Reichardt is one of dozens of war brides from across Canada who gathered in Halifax for a reunion event that will include a return to the port where the majority of them landed 70 years ago.

Up to 48,000 women met and married Canadian soldiers abroad during the Second World War, leaving the war in Europe to follow their husbands back to Canada.

When the war brides came to Canada to reunite with their husbands, many of them passed through Pier 21 in Halifax, where they’ll meet on Saturday.

Reichardt met her husband, John Reichardt, at 17 while he was serving in England with the Royal Canadian Electrical and Mechanical Engineers. After one year of marriage, she boarded a ship with about 250 other women and set off for an unfamiliar country.

After a nine-day journey, the Lady Rodney arrived on Canada’s East Coast. Reichardt says Halifax looked like “a toy land,” the houses bursting with colours that were unfamiliar after the drab tones of wartime England.

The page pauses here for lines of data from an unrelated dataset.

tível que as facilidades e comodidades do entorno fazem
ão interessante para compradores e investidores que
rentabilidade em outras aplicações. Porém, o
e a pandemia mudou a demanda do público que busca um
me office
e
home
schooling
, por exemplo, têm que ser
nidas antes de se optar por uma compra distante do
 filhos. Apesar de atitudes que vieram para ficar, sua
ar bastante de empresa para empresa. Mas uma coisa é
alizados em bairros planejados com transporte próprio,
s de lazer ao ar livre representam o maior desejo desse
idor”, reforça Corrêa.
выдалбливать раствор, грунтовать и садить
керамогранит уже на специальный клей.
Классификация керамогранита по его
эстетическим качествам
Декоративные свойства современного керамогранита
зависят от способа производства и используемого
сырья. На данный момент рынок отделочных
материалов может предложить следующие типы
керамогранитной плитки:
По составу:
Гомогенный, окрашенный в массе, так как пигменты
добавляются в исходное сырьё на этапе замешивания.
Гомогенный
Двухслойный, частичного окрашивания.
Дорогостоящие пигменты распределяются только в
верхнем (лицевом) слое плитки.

She discovered her new home by train, passing through Canada’s “wild and unkempt” countryside as she made her way to Saskatoon, Sask.

At the station, Reichardt saw her husband out of uniform for the first time.After that, Joan and John Reichardt were rarely apart, until he died 51 years later.

Reichardt says some of the war brides had difficulty adjusting and felt homesick, which is why gatherings like this weekend’s are so important.

“Nobody has a clue of what it was like to be a war bride except another war bride,” Reichardt says. “We are a historical anomaly.”

At 88, Reichardt says does not know how many trips she has left. Every reunion, she says, the number of war brides dwindles as travel becomes more difficult and friends pass away.

The great-grandmother says she is passing the torch down to her children, who helped organize the weekend event.

Reichardt estimates one in every 30 Canadians descends from a war bride, and hopes that their legacy will live on in them.